**PAGE:**
--- Begin ---
It was never his intention to enter the “already very crowded marketplace of drones as a manufacturer,” Julio Díaz Hernández, CEO of Unmanned Technology Services (UTW), said.
But the UTW team came up with a "unique technology" to derive predictive data from a fusion of information obtained from drones, satellite images and sensors, he told CompassList at Malaga's recent Smart Agrifood Summit.
“We spent years in research and know how much added value can be obtained from the information collected by satellites, drones and sensors. The question is how to translate and interpret all that into what's happening on the ground in the countryside in the form of data,” Díaz said.
"I'm pretty sure we're the only ones using all three in combination to arrive at our end goal: to give valuable information and save valuable resources.”
The agtech sector, seen to be worth over US$15bn globally by 2025, offers the greatest growth opportunities for UTW's predictive data analytics. Agricultural surveys have huge potential, but the lack of technological uptake to date also makes the sector the most challenging market to penetrate.
“There's still no major use of drones in agriculture. In Spain, not even 1% of farmers use them yet,” Díaz, who also co-founded UTW, pointed out. “So, despite all the evidence you can provide, it's hard to explain the benefits of aerial surveys to the end-users; especially when the bulk of potential customers are 50- to 70-year-old farmers.”
UTW's two other revenue streams stem from routine services for technical inspections and topological studies for civil engineering projects. Both markets are pretty saturated, with a high level of competition compared with the relatively untapped but more challenging agricultural sector.
Drones for data insights
Engineers from Madrid's Polytechnic University, Díaz and co-founder Jesus Cano met while working at Spanish aeronautical manufacturer ITD. They spotted a business opportunity in 2014 when new regulations opened up public spaces to private drone operators. They started developing the UTW venture whilst still at ITD. In 2015, Diaz left his full-time job to launch UTW at Carlos III University in Madrid, with €150,000 in capital from the co-founders.
Díaz and Cano, the company's CTO, largely developed their civil engineering and technical inspection products alone. They later employed two technical staff with knowledge of data applications in agricultural systems to develop UTW's agricultural services. The goal was to use the company's existing technology as “a tool to develop our own unique value proposition,” Díaz said. In 2018, UTW joined the European Space Agency's incubation program at its Madrid chapter based at Carlos III University.
To create its native technology, UTW uses the most suitable drones in the marketplace for each type of business, together with satellite imagery from ESA. Special cameras with thermographic, multispectral and RGB sensor capabilities are also used to capture images that are invisible to the human eye. In addition, temperature and humidity sensors from external manufacturers are also used for the agricultural data services.
So far, UTW has received total funding of €300,000 from the governmental science investor Center for the Development of Industrial Technology (CDTI) and the European Commission's Horizon2020 innovation support program. It also received technical assistance from IMIDRA, the Madrid Institute of Rural, Agrarian and Food Research and Investigation.
Land surveys, technical inspections
Meanwhile UTW has secured other revenue streams, including contracts with CT Engineering Group and Ferchau Engineering. “Civil engineering is highly competitive with high use of drone technology already. Even so, we've done well here with our direct contacts and those from ESA,” said Díaz. The earlier use of gliders in civil engineering surveys meant that drone technology was quickly adopted early on.
For civil engineering projects, UTW photographs the area for land surveys using drones with precision location or real-time kinematic technology and high-resolution cameras. Such images are used for topographical studies and save time and resources. Images can be photogrammetric to allow measurements between objects. They can also be used to calculate the volumes of earth and their movements. UTW also has the technology for viewing land surface below vegetation and construction sites, as well as show flood-basins and relief.
--- End ---
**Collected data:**
--- Begin ---
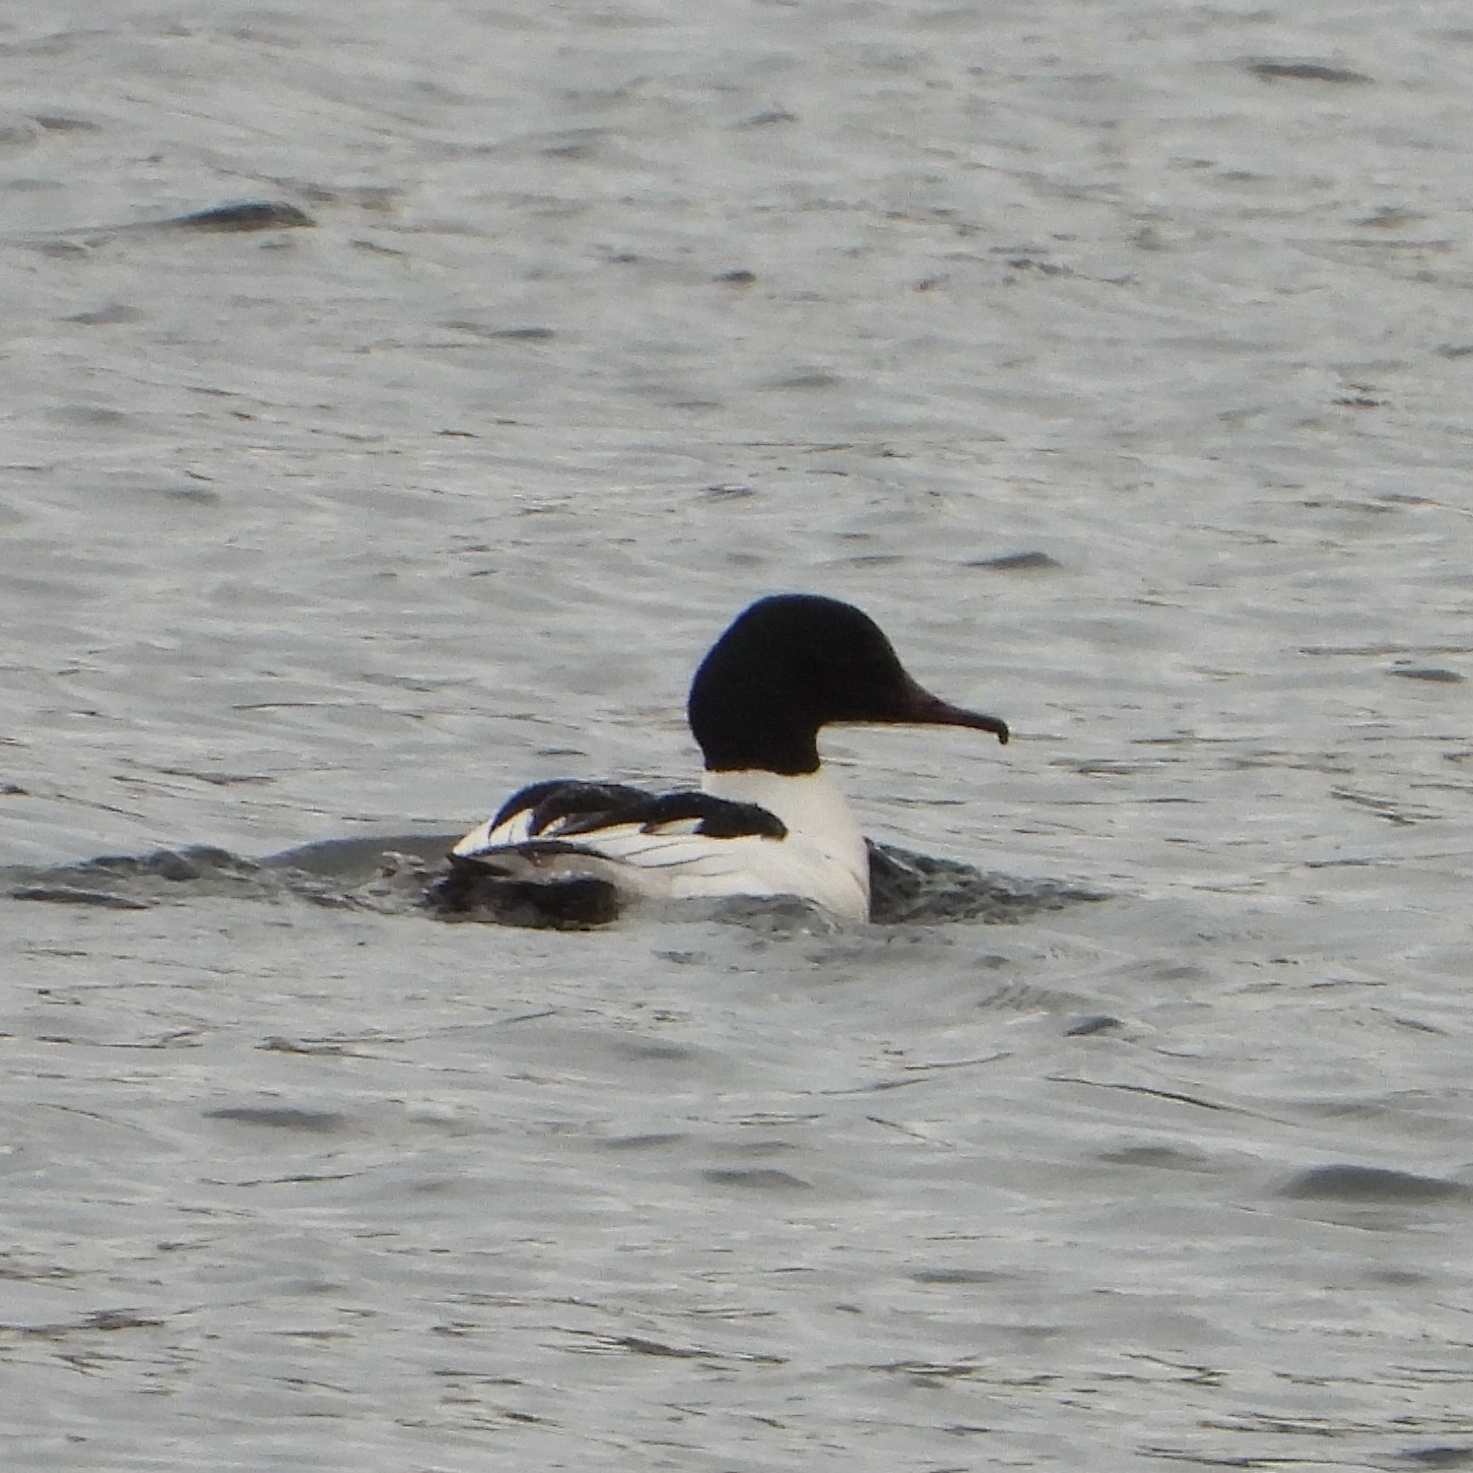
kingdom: Animalia
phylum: Chordata
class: Aves
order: Anseriformes
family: Anatidae
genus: Mergus
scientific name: Mergus merganser
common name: Common merganser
--- End ---
**STATED GOAL 1:**
Rewrite the UTW article starting at "To create its" and ending at "agricultural data services.", replacing "Special cameras" with "Dedicated cameras".
**STATED GOAL 2:**
Which sensor capabilities do the special cameras in the UTW article have?
These records have no connection to the UTW article.

**FULL RESPONSE 1:**
To create its native technology, UTW uses the most suitable drones in the marketplace for each type of business, together with satellite imagery from ESA. Dedicated cameras with thermographic, multispectral and RGB sensor capabilities are also used to capture images that are invisible to the human eye. In addition, temperature and humidity sensors from external manufacturers are also used for the agricultural data services.

**FULL RESPONSE 2:**
Thermographic, multispectral and RGB